Le nombre de participants aura ainsi augmenté de 11% par rapport à l’édition précédente, a indiqué Nabil Bey Boumezrag, qui a précisé que 75% des exposants viennent d’une vingtaine de pays. Pour la participation algérienne, il y aura 86 exposants dont 10% sont des fabricants spécialisés dans les composantes automobiles, les pièces de rechange et accessoires et les produits consommables (batteries, lubrifiants…).
« Cette participation record de fabricants algériens reflète l’intérêt progressif des professionnels locaux à la sous-traitance automobile et confirme leur adhésion à la nouvelle politique industrielle adoptée par les pouvoirs publics pour établir une industrie locale de l’automobile », a-t-il soutenu.
Concernant la participation étrangère, six pays auront des pavillons nationaux (participation officielle) qui sont la Chine, l’Inde, la Pologne, la Turquie, Taiwan et le Maroc. D’autres exposants étrangers participeront à titre individuel, en provenance d’Allemagne, de Belgique, de Corée du Sud, des Émirats arabes unis, d’Inde, d’Italie, de Malaisie, du Royaume-Uni, de Tunisie et des États-Unis.
L’édition de cette année se caractérisera par la participation pour la première fois du ministère de la Formation et de l’Enseignement professionnels à travers son institut d’Es Senia (Oran), retenu comme institut-pilote, pour développer une main-d’œuvre spécialisée dans les métiers de l’automobile.

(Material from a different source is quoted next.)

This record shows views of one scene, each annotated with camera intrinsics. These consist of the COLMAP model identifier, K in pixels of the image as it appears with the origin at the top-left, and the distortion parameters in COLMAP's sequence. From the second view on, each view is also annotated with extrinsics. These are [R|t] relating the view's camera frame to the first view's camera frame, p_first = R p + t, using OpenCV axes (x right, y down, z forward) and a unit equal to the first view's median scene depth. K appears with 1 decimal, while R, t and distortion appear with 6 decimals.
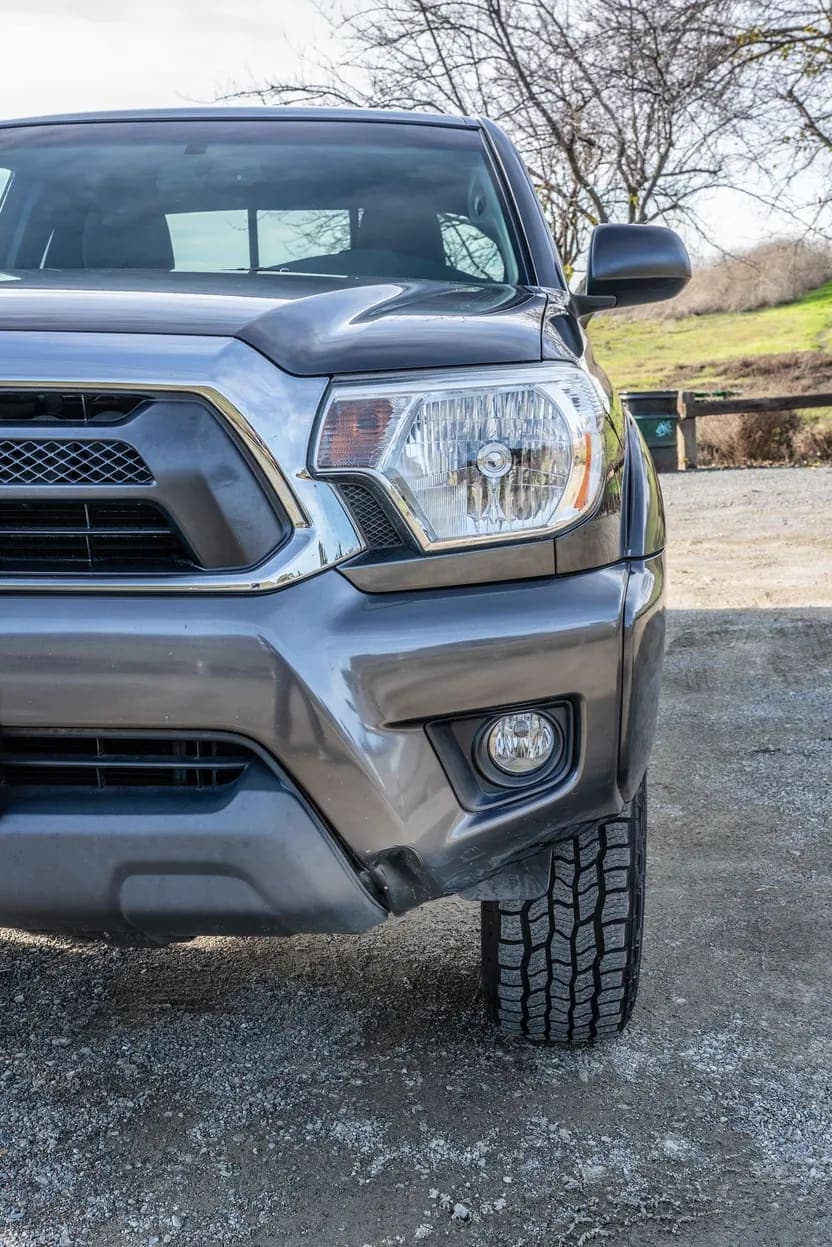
lens RADIAL K [[1403.0, 0, 416.0], [0, 1403.0, 623.5], [0, 0, 1]] dist [0.057989, -0.006360]
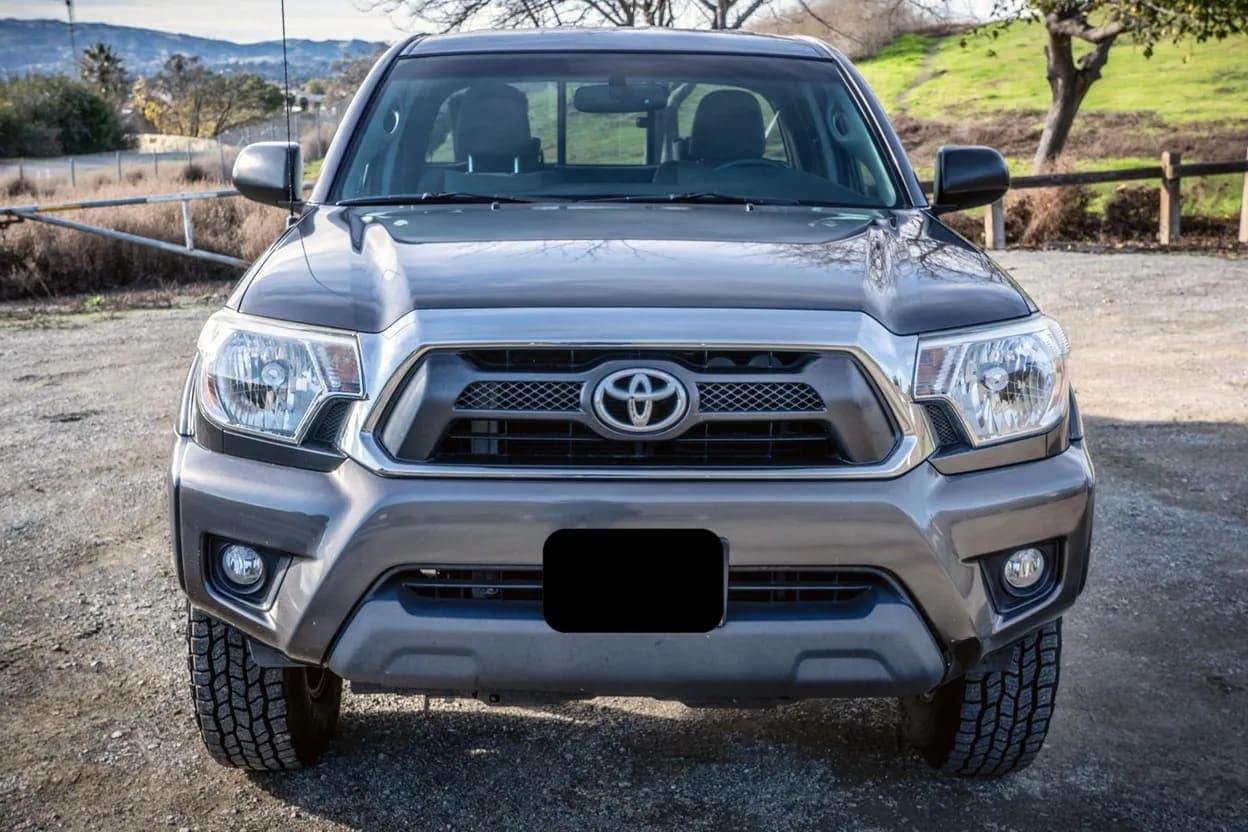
lens RADIAL K [[1528.0, 0, 573.4], [0, 1528.0, 414.6], [0, 0, 1]] dist [0.005010, 0.042734]
pose [[0.996874, -0.011424, 0.078172, -0.463843], [0.010400, 0.999855, 0.013499, -0.093028], [-0.078315, -0.012644, 0.996849, -0.524764]]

Il faut souligner que l’importation et la vente des pièces de rechange seront soumises à un cahier des charges tel qu’annoncé, hier, par Abdeslam Bouchouareb, ministre de l’Industrie et des Mines.
Il a précisé, à ce propos, que «l’importateur sera obligé d’avoir des contrats d’achat directtement auprès du fabricant sans passer par un intermédiaire ».
Cette décision des pouvoirs publics, qui vise à réguler un marché qui souffre, à la fois, d’une anarchie mais surtout de la contrefaçon, oblige le fabricant de ces pièces à avoir un agrément auprès du constructeur automobile pour fabriquer ces pièces.
« La relation doit être entre le fabricant d’origine ou avec le fabricant ayant un agrément auprès du premier constructeur. Cela va nous permettre d’avoir de la transparence dans ce que nous importons et de garantir la sécurité du citoyen et du consommateur », a expliqué le ministre.
Ce cahier des charges, qui sera soumis au secrétariat du gouvernement dans les dix jours à venir, devrait combler « un vide existant » dans l’importation des pièces de rechange dont la facture annuelle est estimée à environ 800 millions de dollars.